Interpreting the WGI Data

  1. When comparing two countries—or one country at two points in time—it is important to take margins of error into account. A useful rule of thumb is that if the two confidence intervals overlap, the difference is not statistically, or likely practically, significant. In other words, small differences or changes in aggregate governance scores should not be over-interpreted when they fall within the reported margins of error; in such cases the WGI are not informative about differences across countries or trends over time. For more details, click here.

  2. As with cross-country comparisons, comparisons over time should consider margins of error. If confidence intervals in two periods overlap, the WGI should not be interpreted as indicating a meaningful change. Most year-to-year changes are too small relative to margins of error to be viewed as statistically or practically significant. Over longer horizons, however—such as a decade—significant trends are evident in a number of countries.

     

    Changes in country scores reflect two factors: (1) movements in the underlying source data that capture changes in governance performance, and (2) the addition of new data sources that become available only in later years or the removal of sources that were discontinued. For large, statistically significant changes over longer periods, changes in the source data are usually the primary driver. For smaller, short-term movements, both factors typically play a role.

     

    Full access to the raw underlying data sources, available here, can help users understand the drivers of changes in a country's score.

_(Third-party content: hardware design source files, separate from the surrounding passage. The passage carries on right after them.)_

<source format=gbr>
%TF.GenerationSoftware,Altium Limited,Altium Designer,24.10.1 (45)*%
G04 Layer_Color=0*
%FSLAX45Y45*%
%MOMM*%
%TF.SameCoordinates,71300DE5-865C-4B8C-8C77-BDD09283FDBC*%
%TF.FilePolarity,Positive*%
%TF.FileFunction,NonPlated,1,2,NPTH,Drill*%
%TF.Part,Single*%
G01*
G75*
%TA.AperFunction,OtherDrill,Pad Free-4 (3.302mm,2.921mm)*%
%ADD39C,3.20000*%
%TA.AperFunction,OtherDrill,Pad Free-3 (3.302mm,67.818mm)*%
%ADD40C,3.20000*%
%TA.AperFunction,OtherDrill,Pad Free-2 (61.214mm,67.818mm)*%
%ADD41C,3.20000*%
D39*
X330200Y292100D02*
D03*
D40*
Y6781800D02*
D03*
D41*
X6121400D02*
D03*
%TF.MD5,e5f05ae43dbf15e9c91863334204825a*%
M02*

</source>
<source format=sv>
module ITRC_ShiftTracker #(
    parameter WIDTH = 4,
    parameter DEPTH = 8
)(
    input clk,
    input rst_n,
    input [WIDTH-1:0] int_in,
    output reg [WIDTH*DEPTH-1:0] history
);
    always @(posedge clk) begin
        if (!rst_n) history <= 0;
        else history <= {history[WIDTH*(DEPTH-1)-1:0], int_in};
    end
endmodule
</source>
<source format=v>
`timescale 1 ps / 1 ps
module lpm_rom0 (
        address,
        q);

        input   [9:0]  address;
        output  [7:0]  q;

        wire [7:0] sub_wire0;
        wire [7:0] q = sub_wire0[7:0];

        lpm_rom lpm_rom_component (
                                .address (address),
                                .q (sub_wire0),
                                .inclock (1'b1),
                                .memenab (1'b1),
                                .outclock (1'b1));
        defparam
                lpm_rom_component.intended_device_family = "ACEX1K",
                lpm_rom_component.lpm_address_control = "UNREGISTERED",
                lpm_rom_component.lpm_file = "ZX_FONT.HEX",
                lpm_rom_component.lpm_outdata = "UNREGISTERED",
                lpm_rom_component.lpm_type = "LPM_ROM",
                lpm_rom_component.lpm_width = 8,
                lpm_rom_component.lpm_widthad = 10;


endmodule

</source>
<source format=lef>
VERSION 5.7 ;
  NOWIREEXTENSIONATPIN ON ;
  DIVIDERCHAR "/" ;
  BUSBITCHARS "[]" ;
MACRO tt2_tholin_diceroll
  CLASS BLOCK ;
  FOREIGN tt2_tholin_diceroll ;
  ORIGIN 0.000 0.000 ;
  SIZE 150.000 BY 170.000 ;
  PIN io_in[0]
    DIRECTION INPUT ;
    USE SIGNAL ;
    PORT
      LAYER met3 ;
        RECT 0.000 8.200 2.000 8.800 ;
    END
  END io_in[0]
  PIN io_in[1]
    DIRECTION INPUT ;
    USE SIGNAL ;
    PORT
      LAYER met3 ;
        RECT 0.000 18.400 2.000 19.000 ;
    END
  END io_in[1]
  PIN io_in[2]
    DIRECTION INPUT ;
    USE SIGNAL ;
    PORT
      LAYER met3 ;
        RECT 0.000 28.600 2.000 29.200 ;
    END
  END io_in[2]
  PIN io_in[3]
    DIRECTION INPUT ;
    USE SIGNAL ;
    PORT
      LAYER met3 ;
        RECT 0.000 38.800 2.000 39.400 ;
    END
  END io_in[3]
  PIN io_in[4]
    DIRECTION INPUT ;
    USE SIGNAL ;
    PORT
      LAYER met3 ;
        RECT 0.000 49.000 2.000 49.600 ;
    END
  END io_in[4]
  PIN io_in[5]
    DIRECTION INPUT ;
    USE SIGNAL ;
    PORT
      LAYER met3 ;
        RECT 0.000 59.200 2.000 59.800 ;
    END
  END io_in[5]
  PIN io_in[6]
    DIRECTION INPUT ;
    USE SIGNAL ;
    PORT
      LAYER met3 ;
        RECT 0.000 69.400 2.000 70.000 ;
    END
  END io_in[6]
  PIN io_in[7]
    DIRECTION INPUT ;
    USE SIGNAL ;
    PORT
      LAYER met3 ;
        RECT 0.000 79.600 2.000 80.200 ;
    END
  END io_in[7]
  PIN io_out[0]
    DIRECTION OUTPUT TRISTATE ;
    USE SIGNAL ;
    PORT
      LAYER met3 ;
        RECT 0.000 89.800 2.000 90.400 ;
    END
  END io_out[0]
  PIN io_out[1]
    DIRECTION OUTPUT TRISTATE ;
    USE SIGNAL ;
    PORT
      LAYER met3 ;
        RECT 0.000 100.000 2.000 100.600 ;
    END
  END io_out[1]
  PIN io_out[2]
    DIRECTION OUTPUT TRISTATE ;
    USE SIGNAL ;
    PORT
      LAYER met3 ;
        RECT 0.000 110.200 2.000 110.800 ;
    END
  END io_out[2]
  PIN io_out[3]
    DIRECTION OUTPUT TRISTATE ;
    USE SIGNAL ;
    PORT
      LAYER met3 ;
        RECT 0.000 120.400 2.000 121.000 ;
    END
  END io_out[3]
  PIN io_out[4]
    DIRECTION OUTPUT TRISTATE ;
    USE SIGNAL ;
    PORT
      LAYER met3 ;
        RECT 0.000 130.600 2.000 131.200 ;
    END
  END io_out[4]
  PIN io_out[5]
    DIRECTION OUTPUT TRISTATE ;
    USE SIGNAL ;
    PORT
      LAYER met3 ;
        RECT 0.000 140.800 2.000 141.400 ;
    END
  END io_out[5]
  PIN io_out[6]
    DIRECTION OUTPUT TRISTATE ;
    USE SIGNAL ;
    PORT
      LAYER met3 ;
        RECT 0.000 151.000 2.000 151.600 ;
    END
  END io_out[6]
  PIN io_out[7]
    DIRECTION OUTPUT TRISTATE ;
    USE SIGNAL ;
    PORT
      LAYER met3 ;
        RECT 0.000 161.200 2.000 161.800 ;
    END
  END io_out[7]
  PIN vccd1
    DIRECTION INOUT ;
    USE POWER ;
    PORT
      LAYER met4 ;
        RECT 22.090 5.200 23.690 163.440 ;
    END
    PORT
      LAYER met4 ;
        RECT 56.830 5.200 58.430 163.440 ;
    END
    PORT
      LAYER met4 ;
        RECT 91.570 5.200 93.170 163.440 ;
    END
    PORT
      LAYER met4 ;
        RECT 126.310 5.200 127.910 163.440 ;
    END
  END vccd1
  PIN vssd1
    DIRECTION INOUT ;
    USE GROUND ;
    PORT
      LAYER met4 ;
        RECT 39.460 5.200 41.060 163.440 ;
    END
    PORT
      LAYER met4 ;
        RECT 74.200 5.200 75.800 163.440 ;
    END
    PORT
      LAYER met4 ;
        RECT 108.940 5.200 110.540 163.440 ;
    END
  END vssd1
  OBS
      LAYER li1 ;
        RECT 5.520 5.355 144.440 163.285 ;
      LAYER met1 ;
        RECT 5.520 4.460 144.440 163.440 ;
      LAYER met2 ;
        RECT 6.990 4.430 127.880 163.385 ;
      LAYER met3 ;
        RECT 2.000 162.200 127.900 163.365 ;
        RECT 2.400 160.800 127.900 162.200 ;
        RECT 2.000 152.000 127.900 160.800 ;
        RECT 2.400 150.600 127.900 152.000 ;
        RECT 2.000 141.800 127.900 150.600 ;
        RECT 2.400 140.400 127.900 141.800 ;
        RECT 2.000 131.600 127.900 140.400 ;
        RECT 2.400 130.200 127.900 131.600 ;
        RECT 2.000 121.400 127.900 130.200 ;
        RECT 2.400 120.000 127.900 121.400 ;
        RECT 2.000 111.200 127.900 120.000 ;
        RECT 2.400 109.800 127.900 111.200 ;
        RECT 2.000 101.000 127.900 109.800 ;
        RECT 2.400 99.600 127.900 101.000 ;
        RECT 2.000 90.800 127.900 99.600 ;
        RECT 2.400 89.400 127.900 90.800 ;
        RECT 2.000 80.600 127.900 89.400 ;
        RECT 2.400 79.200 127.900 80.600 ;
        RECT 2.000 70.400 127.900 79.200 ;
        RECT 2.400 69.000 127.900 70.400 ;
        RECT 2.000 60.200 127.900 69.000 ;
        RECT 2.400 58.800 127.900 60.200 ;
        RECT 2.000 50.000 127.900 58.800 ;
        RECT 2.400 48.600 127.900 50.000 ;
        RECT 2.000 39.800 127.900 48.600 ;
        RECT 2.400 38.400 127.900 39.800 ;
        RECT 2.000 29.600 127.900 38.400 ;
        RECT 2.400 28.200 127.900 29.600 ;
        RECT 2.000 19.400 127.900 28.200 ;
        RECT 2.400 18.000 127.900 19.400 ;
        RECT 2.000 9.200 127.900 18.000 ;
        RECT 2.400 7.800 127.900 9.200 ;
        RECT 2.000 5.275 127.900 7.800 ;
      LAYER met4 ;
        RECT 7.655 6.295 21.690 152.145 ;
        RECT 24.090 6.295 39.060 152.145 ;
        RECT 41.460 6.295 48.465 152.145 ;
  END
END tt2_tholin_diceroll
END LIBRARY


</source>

  3. Yes, the updated WGI methodology allows the global average of governance to change over time, making it possible to observe a time trend. Please refer to the updated WGI methodology paper for full discussion of global trends across the six governance dimensions.  (Note that in the 2024 and earlier WGI editions, the global average of governance was fixed at zero each year, which made global trends mechanically unobservable.)

  4. Yes. For approximately 60 percent of all pairwise country comparisons in the WGI, the 90 percent confidence intervals do not overlap in 2024, indicating statistically significant differences. Over longer periods such as two decades, about 14 percent of countries show a significant improvement or decline. However, many small changes over shorter periods—or small differences between similarly scored countries—are not significant and should not be over-interpreted.

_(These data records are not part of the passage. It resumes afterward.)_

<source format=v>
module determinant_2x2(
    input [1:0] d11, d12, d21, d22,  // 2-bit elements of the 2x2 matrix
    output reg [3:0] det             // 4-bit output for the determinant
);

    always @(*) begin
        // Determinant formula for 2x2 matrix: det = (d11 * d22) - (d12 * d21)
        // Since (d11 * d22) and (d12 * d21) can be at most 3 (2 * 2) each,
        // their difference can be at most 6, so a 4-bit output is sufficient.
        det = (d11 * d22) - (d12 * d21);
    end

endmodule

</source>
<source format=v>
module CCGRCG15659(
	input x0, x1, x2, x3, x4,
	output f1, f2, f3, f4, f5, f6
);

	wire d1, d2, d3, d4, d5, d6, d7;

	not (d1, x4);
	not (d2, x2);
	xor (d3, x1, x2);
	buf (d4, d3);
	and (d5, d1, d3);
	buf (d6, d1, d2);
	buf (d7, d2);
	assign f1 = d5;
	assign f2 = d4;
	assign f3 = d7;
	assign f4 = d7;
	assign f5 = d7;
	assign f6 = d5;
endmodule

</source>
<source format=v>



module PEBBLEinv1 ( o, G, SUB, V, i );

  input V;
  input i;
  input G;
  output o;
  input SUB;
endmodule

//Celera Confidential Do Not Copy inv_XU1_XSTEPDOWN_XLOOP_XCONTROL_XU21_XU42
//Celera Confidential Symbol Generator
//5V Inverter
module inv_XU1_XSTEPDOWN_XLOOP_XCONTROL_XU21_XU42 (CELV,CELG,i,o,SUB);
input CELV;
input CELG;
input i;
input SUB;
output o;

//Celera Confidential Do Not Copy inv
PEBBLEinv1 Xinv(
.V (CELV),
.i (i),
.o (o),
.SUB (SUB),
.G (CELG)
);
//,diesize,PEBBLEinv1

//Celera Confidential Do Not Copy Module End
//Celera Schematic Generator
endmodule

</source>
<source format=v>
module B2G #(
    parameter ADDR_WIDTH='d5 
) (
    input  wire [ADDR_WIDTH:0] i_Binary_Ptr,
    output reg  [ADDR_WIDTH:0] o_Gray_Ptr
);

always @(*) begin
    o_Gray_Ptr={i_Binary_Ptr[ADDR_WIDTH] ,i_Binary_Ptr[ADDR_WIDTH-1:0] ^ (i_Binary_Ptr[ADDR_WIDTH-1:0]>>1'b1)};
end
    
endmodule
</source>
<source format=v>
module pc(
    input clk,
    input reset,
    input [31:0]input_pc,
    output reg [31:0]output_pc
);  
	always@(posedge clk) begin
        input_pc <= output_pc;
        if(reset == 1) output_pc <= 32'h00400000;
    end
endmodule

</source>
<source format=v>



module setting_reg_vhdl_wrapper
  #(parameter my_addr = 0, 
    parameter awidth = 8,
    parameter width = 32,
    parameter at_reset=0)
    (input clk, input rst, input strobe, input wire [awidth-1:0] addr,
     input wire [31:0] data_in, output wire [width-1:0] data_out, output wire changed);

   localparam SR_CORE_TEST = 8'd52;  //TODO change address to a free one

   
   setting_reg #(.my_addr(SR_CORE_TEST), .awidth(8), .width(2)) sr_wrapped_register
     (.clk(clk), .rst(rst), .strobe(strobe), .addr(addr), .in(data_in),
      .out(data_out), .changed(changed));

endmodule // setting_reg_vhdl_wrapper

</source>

  5. The six dimensions are not combined into a single overall composite governance score for conceptual and statistical reasons. Conceptually, a single score would be extremely broad and difficult to interpret.  Statistically, many WGI data sources contribute to more than one dimension, creating correlations driven by closely related indicators from the same source, rather than true relationships across dimensions of governance. Some indicators also map to two dimensions, which mechanically introduces correlation across the six dimensions. These features complicate the construction of margins of error—an essential requirement for interpreting cross-country and over-time differences in any overall composite indicator.

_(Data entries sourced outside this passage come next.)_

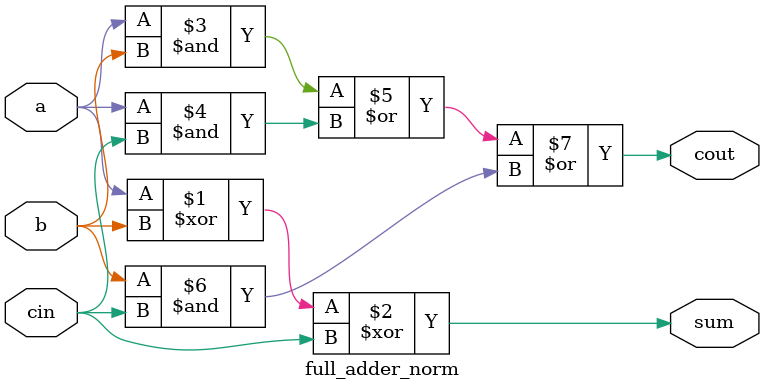
<source format=v>
module  full_adder_norm(sum,cout,a,b,cin);
	output sum,cout;
	input a,b,cin;
	assign sum = a^b^cin;
	assign cout = (a&b)|(a&cin)|(b&cin);
	//assign {cout,sum}=a+b+cin;
endmodule
</source>
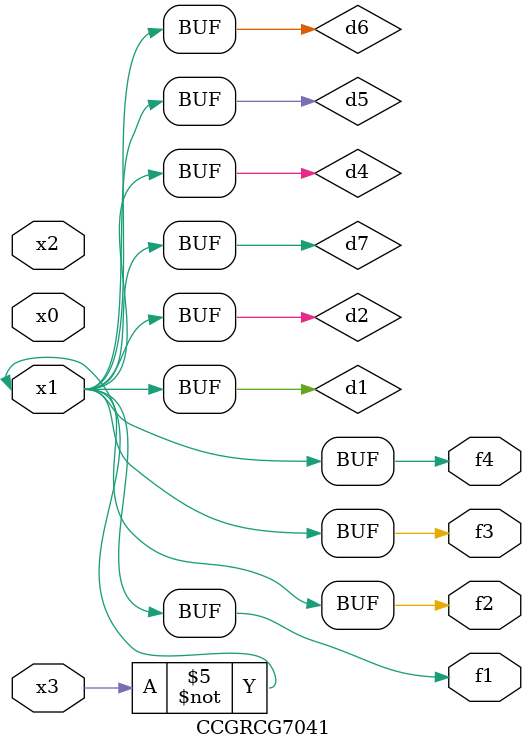
<source format=v>
module CCGRCG7041(
	input x0, x1, x2, x3,
	output f1, f2, f3, f4
);

	wire d1, d2, d3, d4, d5, d6, d7;

	not (d1, x3);
	buf (d2, x1);
	xnor (d3, d1, d2);
	nor (d4, d1);
	buf (d5, d1, d2);
	buf (d6, d4, d5);
	nand (d7, d4);
	assign f1 = d6;
	assign f2 = d7;
	assign f3 = d6;
	assign f4 = d6;
endmodule

</source>
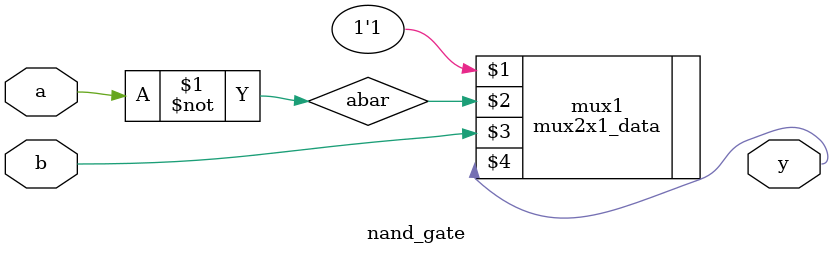
<source format=v>
module nand_gate(a,b,y);

input a,b;
output y;

wire abar;

mux2x1_data mux1(1'b1,abar,b,y);
not g1(abar,a);

endmodule

</source>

  6. The Political Stability (PV) dimension does not measure how long a government has been in power. Rather, it captures perceptions of the likelihood of politically motivated violence, including civil unrest and terrorism. For example, the United States experienced a decline in its PV score between 2000 and 2002. This decline reflected heightened perceptions of terrorism risks following the events of September 11, 2001, rather than changes in the U.S. political process itself. Similarly, countries that may otherwise appear politically stable but are experiencing episodes of civil unrest may also receive lower scores on this dimension.